• Consignes de l'exercice
Poursuivez la rédaction du texte consacré à l'appréciation de l'unité d'invention, à partir de sa dernière phrase.

3. Appréciation de l'unité d'invention
Overview
L'appréciation de l'unité d'invention vise à déterminer si l'objet des revendications comporte des éléments communs qui ne forment qu'un seul concept inventif général (art. 82). Si l'une des revendications comprend une ou plusieurs variantes, chaque variante est considérée comme une revendication distincte aux fins d'apprécier l'absence d'unité.
L'appréciation quant au fond de l'unité d'invention nécessite
i)de déterminer, à la lumière de la demande considérée dans son ensemble, l'éventuel objet commun aux revendications des inventions revendiquées que l'examinateur identifie à titre préliminaire (cf. F‑V, 2.2, F-V, 3.2 et F-V, 3.4) ;
ii)de comparer l'objet commun avec l'"état de la technique disponible" pour examiner si cet objet commun apporte une contribution par rapport à cet état de la technique, c'est-à-dire s'il comprend des éléments techniques "particuliers" au sens de la règle 44(1) ;
iii)si l'objet commun ne comprend pas d'éléments techniques particuliers, d'analyser les éléments techniques restants qui ne font pas partie de l'objet commun identifié pour déterminer s'il existe une relation technique commune entre certaines des revendications.

• Données fournies
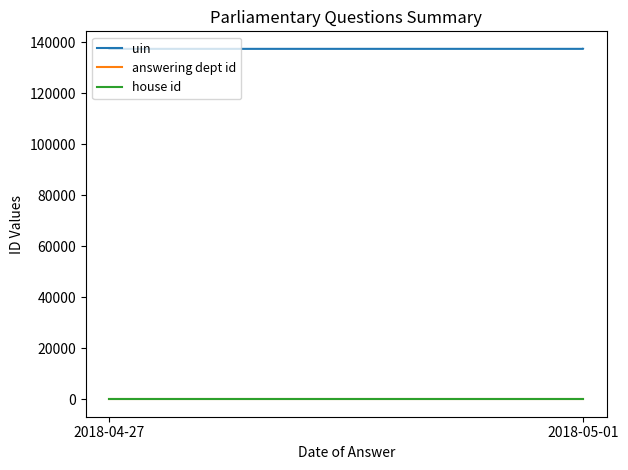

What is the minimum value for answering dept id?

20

...

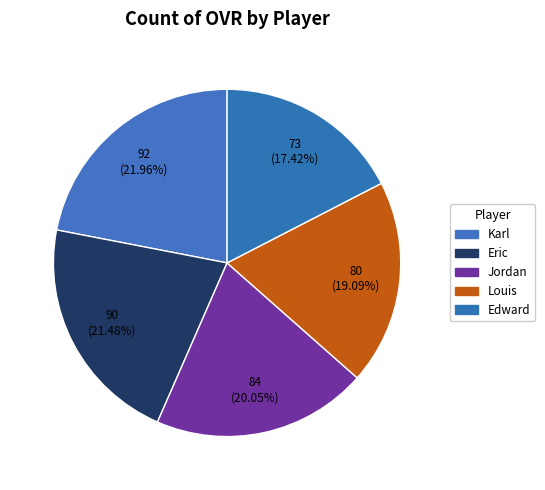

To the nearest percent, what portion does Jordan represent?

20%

--

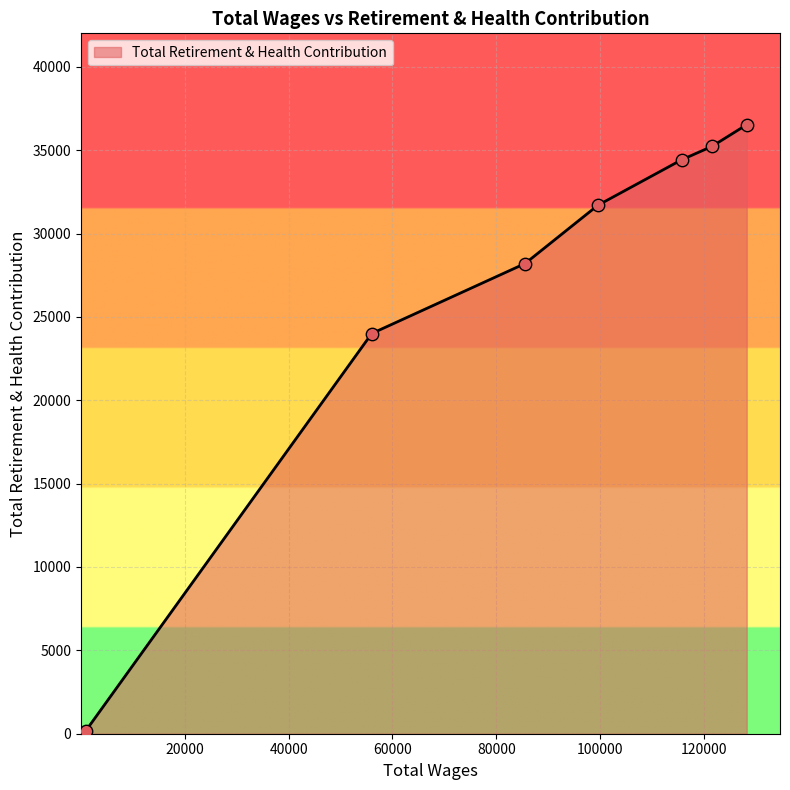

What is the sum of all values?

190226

• Exercice corrigé
Par exemple, il peut y avoir absence d'unité entre les revendications dépendantes si la revendication indépendante dont elles dépendent ne comprend aucun élément apportant une contribution technique par rapport à l'état de la technique disponible. Dans un tel cas, la revendication indépendante ne crée pas de relation technique commune entre les revendications dépendantes comme l'exige la règle 44(1), puisque cette revendication ne contient aucun "élément technique particulier".
i) Détermination de l'objet commun
Un objet commun représente un seul concept inventif général potentiel parmi les revendications. Il peut être présent dans les éléments qui sont identiques ou correspondants (cf. F‑V, 2), c'est-à-dire dans les éléments qui sont identiques entre eux ou qui apportent, seuls ou combinés, un effet technique commun ou une solution à un problème technique commun.
Le problème technique analysé dans le cadre de l'appréciation de l'absence d'unité peut être différent de celui analysé dans le cadre de l'appréciation de la brevetabilité, puisque l'objectif général est de déterminer ce que les revendications ont en commun.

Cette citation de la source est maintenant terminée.